Sum of errors= 0.04 slm
Sum of flows = 20 slm
= 100 x (0.04 ÷ 20)
= 0.2%
Channel B molbloc reading 10 slm but high by 0.2% = 0.02 slm.
Sum of errors= 0.04 slm
Sum of flows = 20 slm
= 100 x (0.04 ÷ 20)
= 0.2%
Option 2 - Since two separate standards are being combined in A+B mode, there could an argument made that the uncertainties of each molbloc should be Root Sum Squared using the method below or similar. This will produce higher uncertainties than Fluke Calibration recommends and thus could be considered if a more conservative uncertainty spec is preferred for A+B mode:
Quadratic sum (RSS) @ k=1 method: each molbloc is 0.2% reading @ k=2, when you use RSS you bring that back to 0.1% @ k=1, so combining two molbloc's @ 0.1% @ k=1:
RSS = Sqrt (0.1² + 0.1²)
RSS = 0.141 @ k=1
= 0.282% reading uncertainty @ k=2
*** change numbers above if using premium gas calibrations for their spec of 0.125% @k=2 (0.0625% @k=1)
Option 3: Worst case uncertainty would be to directly add the uncertainty of the two molbloc's together.
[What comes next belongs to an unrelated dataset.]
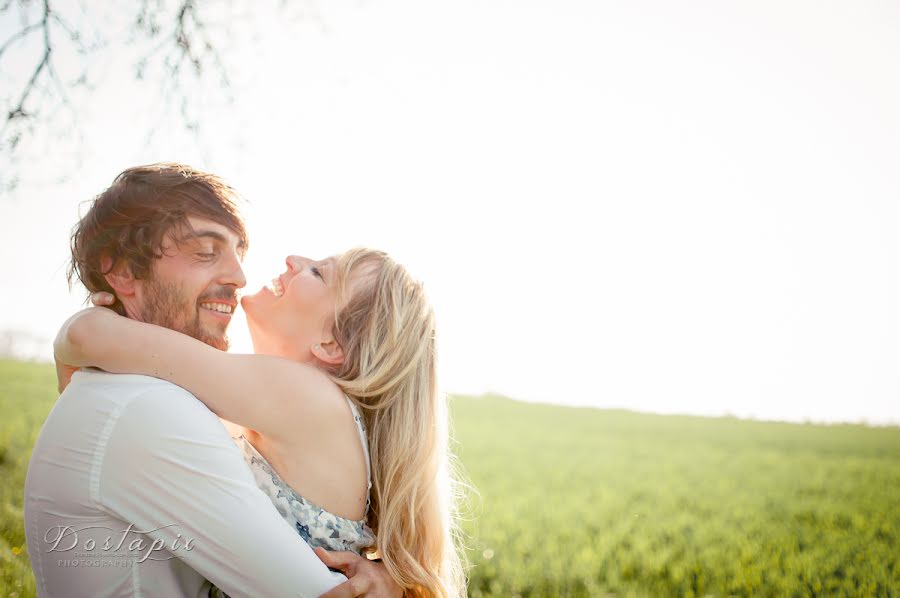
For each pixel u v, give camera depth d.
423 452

This is another method to consider for the most conservative uncertainty spec for A+B mode:
0.2% + 0.2% = 0.4% reading uncertainty
*** change numbers above if using premium gas calibrations to their spec of 0.125% @k=2 (0.0625% @k=1) It should be noted that when using A+B mode the molbox will take a reading from one channel/molbloc, with some delay as it switches channels, and then it will take a reading from the other channel/molbloc and combine the two readings together. This results in more time or less samples being taken compared to running a single molbloc. There could also be some additional instability when the valves are changed to allow the switching between channels. It is thus recommended to add additional dwell and averaging times to help ensure taking data when stable and get proper number of samples for data averaging. It is also typically recommended to adjust the stability settings to a lower setting so molbox will wait for better stability until it gives the ready state for data collection to further help ensure flow has truly stabilized in A+B mode.
How uncertainty is calculated should ultimately be determined by your company Quality Policy or similar as the above is just our method and some potential options to consider when determining your measurement uncertainties.